Importantly, ensuring feasibility of study conduct in the setting of the current COVID-19 pandemic was considered during the study design and led to multiple features to accommodate changing institutional practices to limit patient contact to protect medical staff, conserve personal protective equipment, and decrease transmission of infection. This included allowing alternative means of collecting informed consent from potential subjects, limiting the number of blood draws and flexible scheduling, and even permitting longer intravenous (IV) lines to allow the location of IV pumps outside of patient rooms.


The COVID-19 pandemic has resulted in an unprecedented need for rapid identification and development of effective therapies. Dociparstat, a molecule poised to initiate a phase 3 pivotal study in another indication, was found to be uniquely suited to address the pathophysiology of severe COVID-19. Steps were immediately undertaken to design and initiate a feasible, comparative trial to demonstrate that DSTAT provides added benefit to standard of care in COVID-19 patients at risk of acute lung injury, importantly decreasing their need for ventilatory support and improving overall outcomes.

However, the size and nature of the pandemic presented a variety of operational and scientific challenges. The overwhelming burden on healthcare providers, shortages of personal protective equipment, and the need to limit patient contact by medical personnel to prevent potential transmission of infection have been important considerations in protocol design.

The complexity of treatments being evaluated during the COVID-19 global pandemic has necessitated flexibility in the allowances of concurrent medications and selection of endpoints being evaluated. As the landscape and COVID-19 knowledge base evolve, concurrent medications that would have normally been excluded because of lack of efficacy and added safety concerns (i.e., hydroxychloroquine) had to be considered as potential standards of care in this patient population, with close monitoring of cardiovascular safety.
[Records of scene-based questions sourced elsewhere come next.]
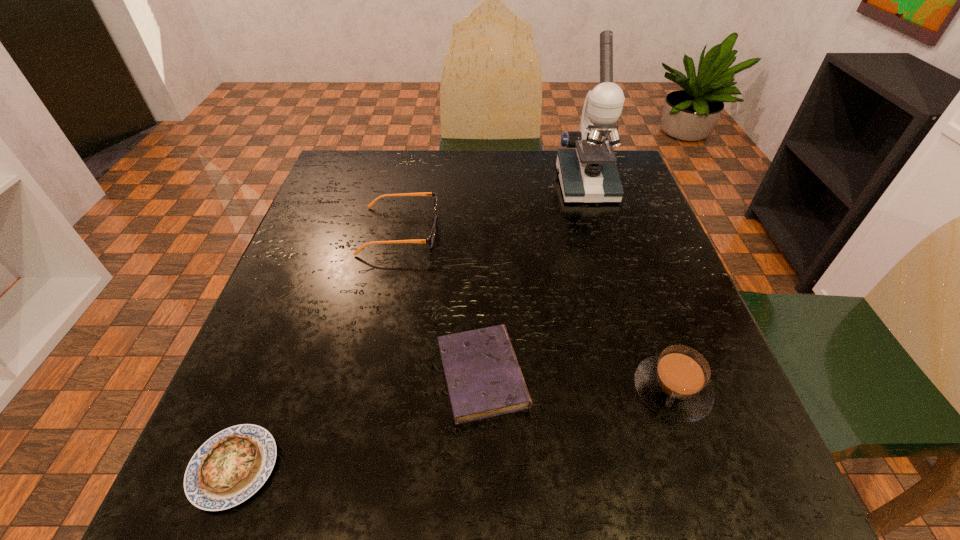
Where is `free space between the second farthest object and the farthest object`? free space between the second farthest object and the farthest object is located at coordinates (492, 207).

The height and width of the screenshot is (540, 960). What are the coordinates of `empty space between the diary and the tallest object` in the screenshot? It's located at (534, 279).

Find the location of `blank region between the fourth nearest object and the tallest object`. blank region between the fourth nearest object and the tallest object is located at coordinates (492, 207).

Identify the location of free point between the tallest object and the diary. (534, 279).

Where is `empty location between the farthest object and the nearest object`? empty location between the farthest object and the nearest object is located at coordinates (410, 326).

This screenshot has width=960, height=540. Identify the location of vacant space that's between the spectacles and the microscope. pos(492,207).

Identify the location of object that is the second closest one to the third object from left to right. The height and width of the screenshot is (540, 960). (430, 240).

Identify which object is the fourth closest to the fourth object from right to left. Please provide its 2D coordinates. Your answer should be formatted as a tuple, i.e. [(x, y)], where the tuple contains the x and y coordinates of a point satisfying the conditions above.

[(675, 384)]

The height and width of the screenshot is (540, 960). Find the location of `vacant space that satisfies the following two spatial constraints: 1. on the front-facing side of the third object from left to right; 2. on the left side of the fourth object from right to left`. vacant space that satisfies the following two spatial constraints: 1. on the front-facing side of the third object from left to right; 2. on the left side of the fourth object from right to left is located at coordinates (371, 375).

You are a GUI agent. You are given a task and a screenshot of the screen. Output one action in this format:
    pyautogui.click(x=<x>, y=<y>)
    Task: Click on the vacant region that satisfies the following two spatial constraints: 1. on the front-facing side of the third tallest object; 2. on the back side of the fourth shortest object
    
    Given the screenshot: What is the action you would take?
    pyautogui.click(x=368, y=390)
In addition, prophylaxis for DVT was incorporated into the protocol to accommodate institutional practices for anticoagulation in the setting of COVID-19. The US Food and Drug Administration also required inclusion of additional agents approved in other indications with potential benefit in COVID-19 patients (e.g., immunomodulators including IL-6 inhibitors and IL-6 receptor antagonists). This current DSTAT trial in COVID-19 has taken into account those potential confounders and has attempted to minimize their effect on the outcomes being interrogated by close monitoring of cardiovascular safety in the case of hydroxychloroquine, protocol-specified dose limitations for DVT prophylaxis and an algorithm for evaluation of potential cases of HIT, and the allowance of non-steroid immunomodulatory agents only in the event of mechanical ventilation, a failure endpoint in the trial. The impact of the recent emergency use authorizations for remdesivir and convalescent plasma and positive clinical outcome data with the addition of dexamethasone on the anticipated effect size of DSTAT has yet to be fully assessed but will be evaluated at the completion of the phase 2 portion of the trial. As these evolving therapies are increasing the proportion of patients surviving without the need for mechanical ventilation, the secondary endpoints of this trial (e.g., the time to improvement in the NIAID ordinal score) will become essential in providing a measure of drug effect on recovery. This identical strategy was utilized by the National Institutes of Health (NIH) in the assessment of remdesivir’s activity.

The end goal of this trial is to demonstrate an additive benefit when DSTAT is added to current standard of care therapeutic treatments. The development of new treatments is essential to effectively mitigate the morbidity and mortality in patients by minimizing hospital stays and ensuring the functionality of hospital wards and critical care units.